• [Directions for this task]:
The expected output is every line from the one containing "18 97 94.84" to the end of the data below, exactly, and no other line.

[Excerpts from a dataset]
"""
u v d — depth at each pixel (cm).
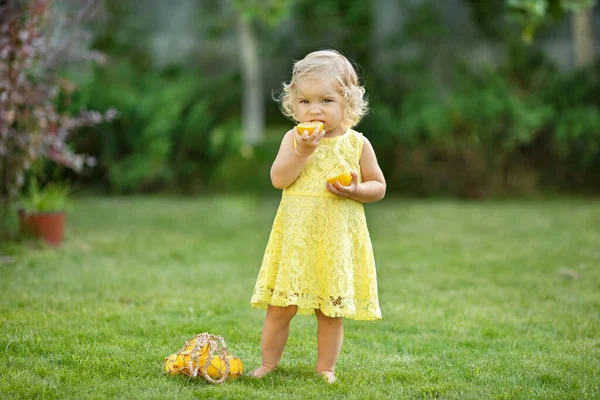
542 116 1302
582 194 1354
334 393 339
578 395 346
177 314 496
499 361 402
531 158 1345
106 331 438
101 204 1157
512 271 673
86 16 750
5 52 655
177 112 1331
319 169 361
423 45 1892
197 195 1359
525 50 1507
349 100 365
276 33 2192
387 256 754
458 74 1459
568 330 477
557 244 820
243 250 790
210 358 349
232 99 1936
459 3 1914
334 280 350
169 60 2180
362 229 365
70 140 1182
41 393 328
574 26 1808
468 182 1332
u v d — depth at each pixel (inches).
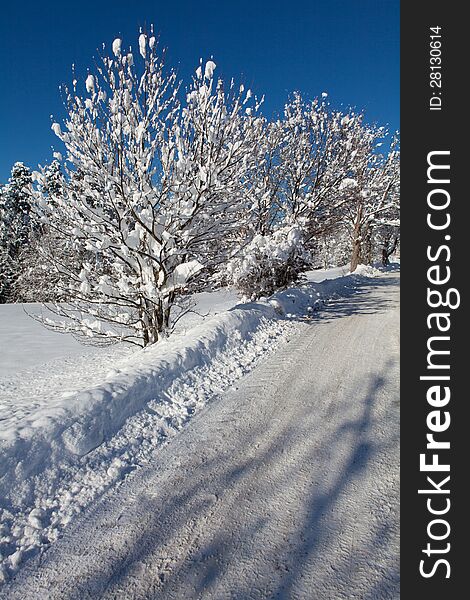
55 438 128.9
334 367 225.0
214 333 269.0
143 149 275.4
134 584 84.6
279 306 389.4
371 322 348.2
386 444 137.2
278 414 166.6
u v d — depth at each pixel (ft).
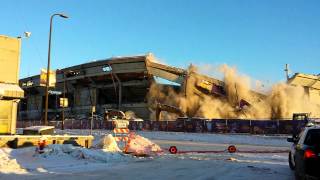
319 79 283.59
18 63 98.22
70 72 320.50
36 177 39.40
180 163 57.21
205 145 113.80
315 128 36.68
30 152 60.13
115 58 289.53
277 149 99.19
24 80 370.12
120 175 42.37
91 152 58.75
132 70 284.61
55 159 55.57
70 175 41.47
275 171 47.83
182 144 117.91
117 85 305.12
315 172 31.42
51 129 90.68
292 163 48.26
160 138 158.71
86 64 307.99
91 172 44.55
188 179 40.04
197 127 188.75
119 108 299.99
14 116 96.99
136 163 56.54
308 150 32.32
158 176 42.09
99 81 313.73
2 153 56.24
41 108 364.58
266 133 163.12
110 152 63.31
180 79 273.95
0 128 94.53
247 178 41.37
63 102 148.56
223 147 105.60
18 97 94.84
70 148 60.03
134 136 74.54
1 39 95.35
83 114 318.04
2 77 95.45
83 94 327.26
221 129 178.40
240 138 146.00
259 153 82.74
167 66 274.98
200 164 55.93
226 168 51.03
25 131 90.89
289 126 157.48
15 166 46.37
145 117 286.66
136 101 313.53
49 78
"""
• [Task result]:
18 97 94.84
70 148 60.03
134 136 74.54
1 39 95.35
83 114 318.04
2 77 95.45
83 94 327.26
221 129 178.40
240 138 146.00
259 153 82.74
167 66 274.98
200 164 55.93
226 168 51.03
25 131 90.89
289 126 157.48
15 166 46.37
145 117 286.66
136 101 313.53
49 78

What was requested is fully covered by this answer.